池文遠依舊是喝酒陪他,席間問:“确定保送了,是不是下班學期就沒那麽緊張了?”
“嗯,高考成績能過重點線就行。”
“那還是不能放松啊。”
“嗯,我心裏有數兒。”
“知道你心裏有數兒。”池文遠笑了笑,手伸出來又縮回去。
下班學期杜沛又是全程住校,班上的同學都在為高考奮鬥,他抽出更多的時間參加校隊的訓練。前桌的女生也保送了,兩人在上課的時候時常一起逃課,到美術教室的倉庫裏去待着,女孩畫畫,他看書。
高考前夕,杜沛滿十八歲了。他的室友和校隊的隊友偷買了酒來,在他們宿舍給他簡單地慶了生。

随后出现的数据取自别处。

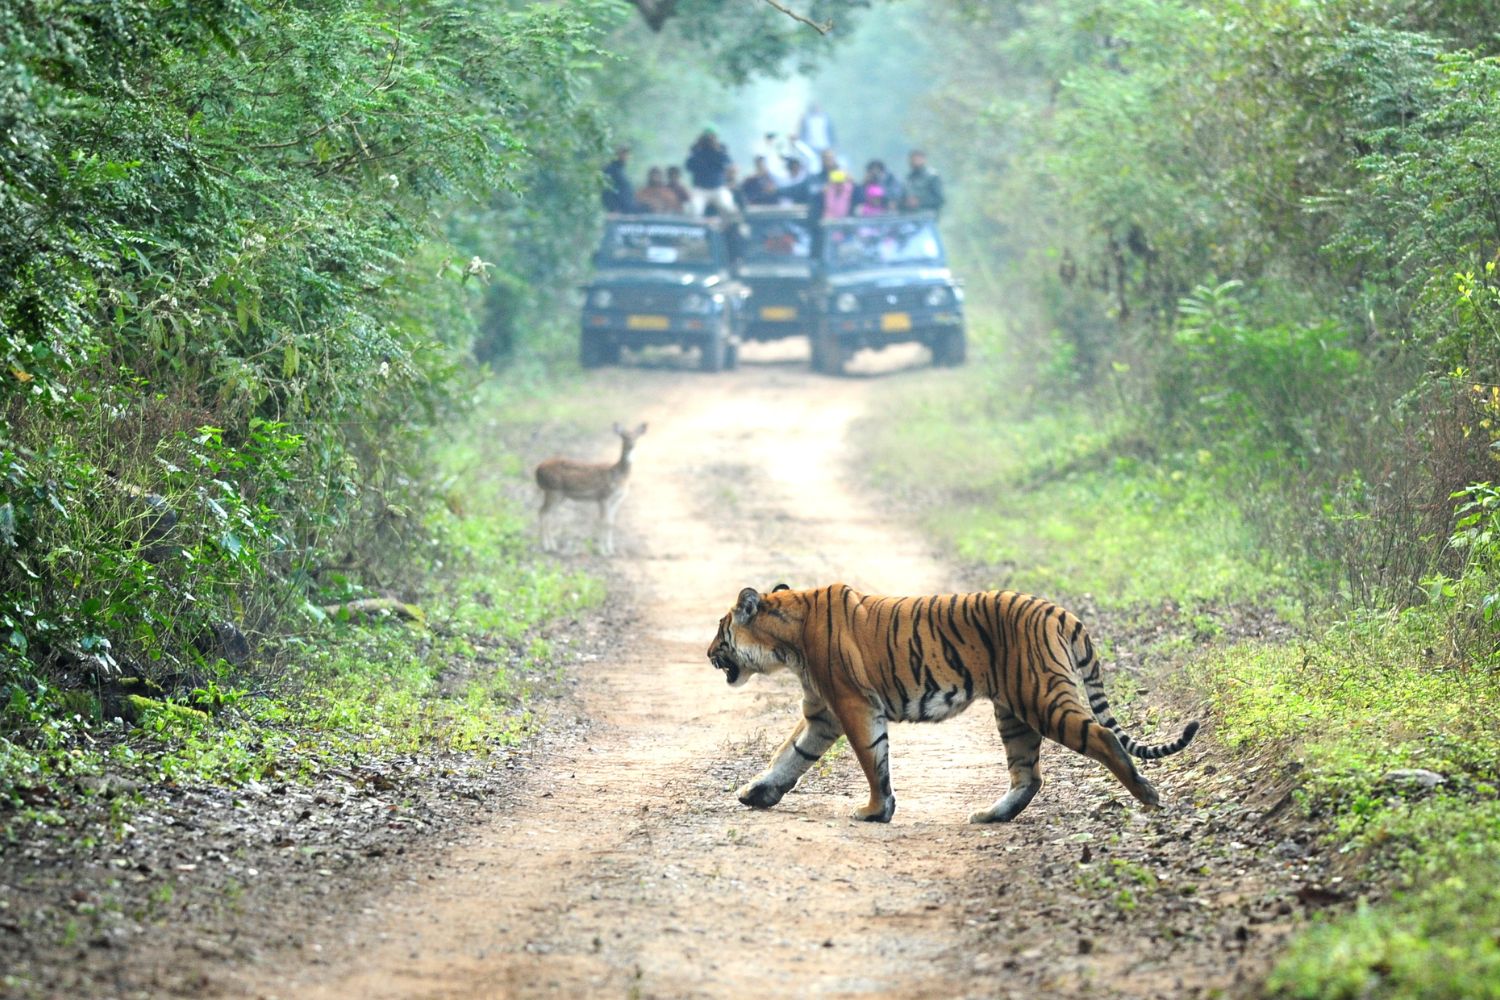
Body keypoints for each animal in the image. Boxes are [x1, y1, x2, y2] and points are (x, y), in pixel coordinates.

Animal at [705, 583, 1199, 823]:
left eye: (720, 629)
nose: (708, 653)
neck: (787, 641)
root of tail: (1061, 612)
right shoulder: (822, 713)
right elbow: (789, 755)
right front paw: (757, 792)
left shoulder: (852, 705)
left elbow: (871, 759)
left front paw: (875, 811)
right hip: (1014, 712)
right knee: (1029, 775)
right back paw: (990, 815)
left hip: (1041, 697)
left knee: (1101, 737)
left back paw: (1148, 796)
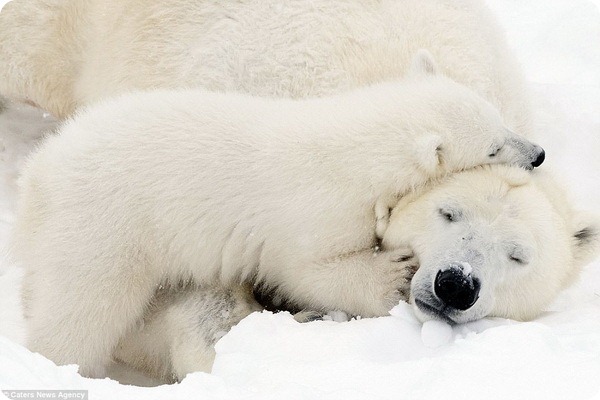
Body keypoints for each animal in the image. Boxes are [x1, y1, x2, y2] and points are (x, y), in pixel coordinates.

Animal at [10, 57, 544, 378]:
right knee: (84, 306)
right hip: (105, 224)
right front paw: (391, 274)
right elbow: (309, 269)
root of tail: (38, 175)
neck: (353, 145)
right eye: (493, 146)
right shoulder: (317, 208)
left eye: (500, 118)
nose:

酒是苦澀的,但能讓人在一段時間能将某些理智看得沒那麽重,在室友的撺掇下,杜沛撥打了池文遠的電話,那邊剛剛接起,他就說了聲:“我愛你。”
然後迅速地挂掉電話。
這之後他人生第一次地開懷大笑。
高考結束,扔掉沒用的書本習題,收拾好行李,杜沛回了家。
到家的時候是正午,沒開燈的屋裏非常昏暗,池文遠也不在廳裏。
但杜沛知道他在。
放下手中的東西,杜沛直接上了閣樓,随手打開了閣樓唯一一盞白熾燈。
池文遠抱着被子側躺着,似乎并不打算理會他。
杜沛走上前去,跪坐到他身邊,輕輕拍了拍他的肩,說:“能聽我說幾句話嗎?”
池文遠動也沒動,只是說:“你說吧,我聽着呢。”
“池文遠。”杜沛說:“我愛你,我一直都愛你。”
“我知道還沒成年的時候說這些你不會當真,所以一直忍着沒說。我想和你在一起,我想陪你走完接下來的所有的人生。”
“知道了。”池文遠說。
“那你就将我轉化吧,轉化成你的同類,然後我們永遠在一起。”
“這怎麽可能!”聞言池文遠坐了起來,在昏暗的黃色燈光中瞪着他,像某種黑暗中的生物,看着他的天敵。他說:“你的人生才剛剛開始呢。你應該多走走多看看,見識到這個世界,你應當試試愛一個人。”
“我愛着一個人。”
“是一個人,人類,我說。”
“我愛的是一個人類。”
“那好吧,你也應當試試被一個人所愛。”
“我也被一個人愛過了。”
池文遠嗤笑一聲,說:“臭小子,還挺好意思往自己臉上貼金。”
杜沛說:“你真的從來一次都沒想過,等我長大,吸我的血,和我在一起嗎?”
“當然沒有。”池文遠說。
杜沛說:“我問過你很多問題,你回答了很多,也說了很多謊。你的謊言曾經傷害過我,但現在不會了。現在我不再怕你,不再怕被你丢掉,我已經是一個大人了,可以開始向你索要新的東西了。”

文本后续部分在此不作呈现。